# [Aim of the exercise]
Quote the entries word for word. Omit the pictures.

* * * * * * *

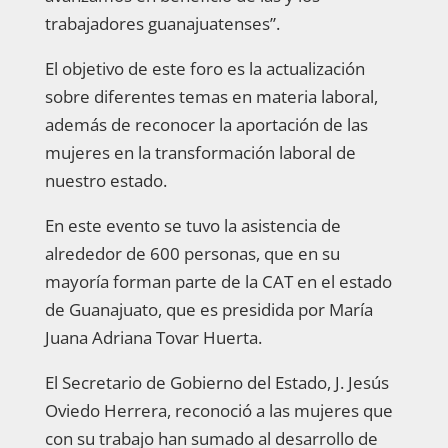
trabajadores guanajuatenses”.
El objetivo de este foro es la actualización
sobre diferentes temas en materia laboral,
además de reconocer la aportación de las
mujeres en la transformación laboral de
nuestro estado.
En este evento se tuvo la asistencia de
alrededor de 600 personas, que en su
mayoría forman parte de la CAT en el estado
de Guanajuato, que es presidida por María
Juana Adriana Tovar Huerta.
El Secretario de Gobierno del Estado, J. Jesús
Oviedo Herrera, reconoció a las mujeres que
con su trabajo han sumado al desarrollo de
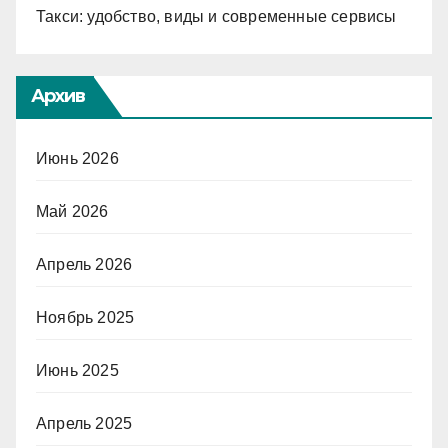
Такси: удобство, виды и современные сервисы
Архив
Июнь 2026
Май 2026
Апрель 2026
Ноябрь 2025
Июнь 2025
Апрель 2025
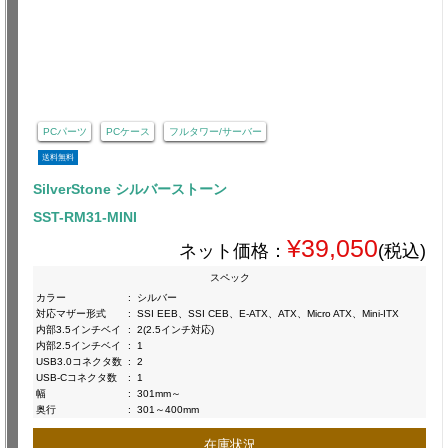
PCパーツ
PCケース
フルタワー/サーバー
送料無料
SilverStone シルバーストーン
SST-RM31-MINI
¥39,050
ネット価格：
(税込)
スペック
カラー
:
シルバー
対応マザー形式
:
SSI EEB、SSI CEB、E-ATX、ATX、Micro ATX、Mini-ITX
内部3.5インチベイ
:
2(2.5インチ対応)
内部2.5インチベイ
:
1
USB3.0コネクタ数
:
2
USB-Cコネクタ数
:
1
幅
:
301mm～
奥行
:
301～400mm
在庫状況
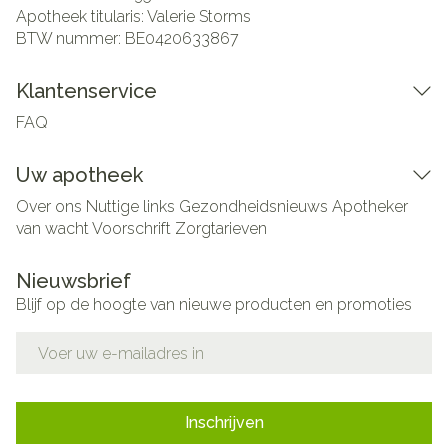
Apotheek titularis:
Valerie Storms
BTW nummer:
BE0420633867
Klantenservice
FAQ
Uw apotheek
Over ons
Nuttige links
Gezondheidsnieuws
Apotheker
van wacht
Voorschrift
Zorgtarieven
Nieuwsbrief
Blijf op de hoogte van nieuwe producten en promoties
E-mail adres
Inschrijven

* * * * * * *

# [Written answer]
trabajadores guanajuatenses”.
El objetivo de este foro es la actualización
sobre diferentes temas en materia laboral,
además de reconocer la aportación de las
mujeres en la transformación laboral de
nuestro estado.
En este evento se tuvo la asistencia de
alrededor de 600 personas, que en su
mayoría forman parte de la CAT en el estado
de Guanajuato, que es presidida por María
Juana Adriana Tovar Huerta.
El Secretario de Gobierno del Estado, J. Jesús
Oviedo Herrera, reconoció a las mujeres que
con su trabajo han sumado al desarrollo de
Такси: удобство, виды и современные сервисы
Архив
Июнь 2026
Май 2026
Апрель 2026
Ноябрь 2025
Июнь 2025
Апрель 2025
PCパーツ
PCケース
フルタワー/サーバー
送料無料
SilverStone シルバーストーン
SST-RM31-MINI
¥39,050
ネット価格：
(税込)
スペック
カラー
:
シルバー
対応マザー形式
:
SSI EEB、SSI CEB、E-ATX、ATX、Micro ATX、Mini-ITX
内部3.5インチベイ
:
2(2.5インチ対応)
内部2.5インチベイ
:
1
USB3.0コネクタ数
:
2
USB-Cコネクタ数
:
1
幅
:
301mm～
奥行
:
301～400mm
在庫状況
Apotheek titularis:
Valerie Storms
BTW nummer:
BE0420633867
Klantenservice
FAQ
Uw apotheek
Over ons
Nuttige links
Gezondheidsnieuws
Apotheker
van wacht
Voorschrift
Zorgtarieven
Nieuwsbrief
Blijf op de hoogte van nieuwe producten en promoties
E-mail adres
Inschrijven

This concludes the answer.